The future of TV news could be very different in that it could be completely computer-generated. Take for instance, the many imitation sounds engineered into some electronic keyboards today. While an audiophile may be able to tell the difference the average listener can not and most people don't care if it results in a less expensive download for their iPod. Since the same thing can be said about music and even art this can be scary, especially if you are the person suddenly discovering that a robot could take your job. In Vegas, stage shows used to all have live orchestras but now many musicians have a difficult time finding work on the strip. We have also seen the electronic equivalent of human-generated music gain a foothold as a genre and become a market all its own. Voice actors are already feeling the heat as the encroachment of synthetic voices hit the industrial/corporate market and push into audiobooks.

The ability to produce a human-sounding voice with all the inflections, nuances, and timing that makes it interesting often requires as much technical artistry from a software engineer as it does from an experienced voice actor, however, at some point computers will be able to take over and perform this task as routine. This should not come as a surprise to anyone who has been watching recent trends in technology. A quick search for the words "voiceover" and "computer voice" will bring you rapidly up to speed. Apple has even designed into its iPhone a feature called voiceover which the visually impaired find very valuable, it reads the words on the screen out loud in what Apple calls a "spoken English interface."

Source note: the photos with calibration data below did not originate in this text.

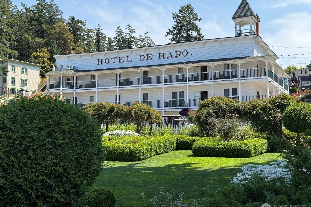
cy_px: 100
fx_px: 432
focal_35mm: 50
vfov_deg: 27.0
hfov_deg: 39.6
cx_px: 156
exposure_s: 1/2273
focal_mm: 6.76
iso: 80
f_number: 1.78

Keep in mind much of this is increasingly happening beneath the surface in places we seldom see. The fact is we now have computers that sound more human than humans and on a positive note speak more clearly. It is not difficult imagining such figures saving media networks money by delivering the news. All this takes us to a time in the future when computers have the ability to generate images that deliver dialog and can act with emotion. By mimicking figures of the past or their best qualities and traits it would be possible to create false figures with compelling personalities. Sadly, the future may be a place where knowing what is real and what is a false may become difficult to determine and perceive. This makes this sometimes deceptive and potentially dangerous area of technology ripe for abuse.

Footnote; In life most people never meet or hear their Senator or President speak in person, this means a "gentle concealed" enhancement could go a long way to make them appear more appealing. It is important to consider that if this technology can be used to enhance the stature of a person it could also be used to diminish their standing or even as a tool for character assassination.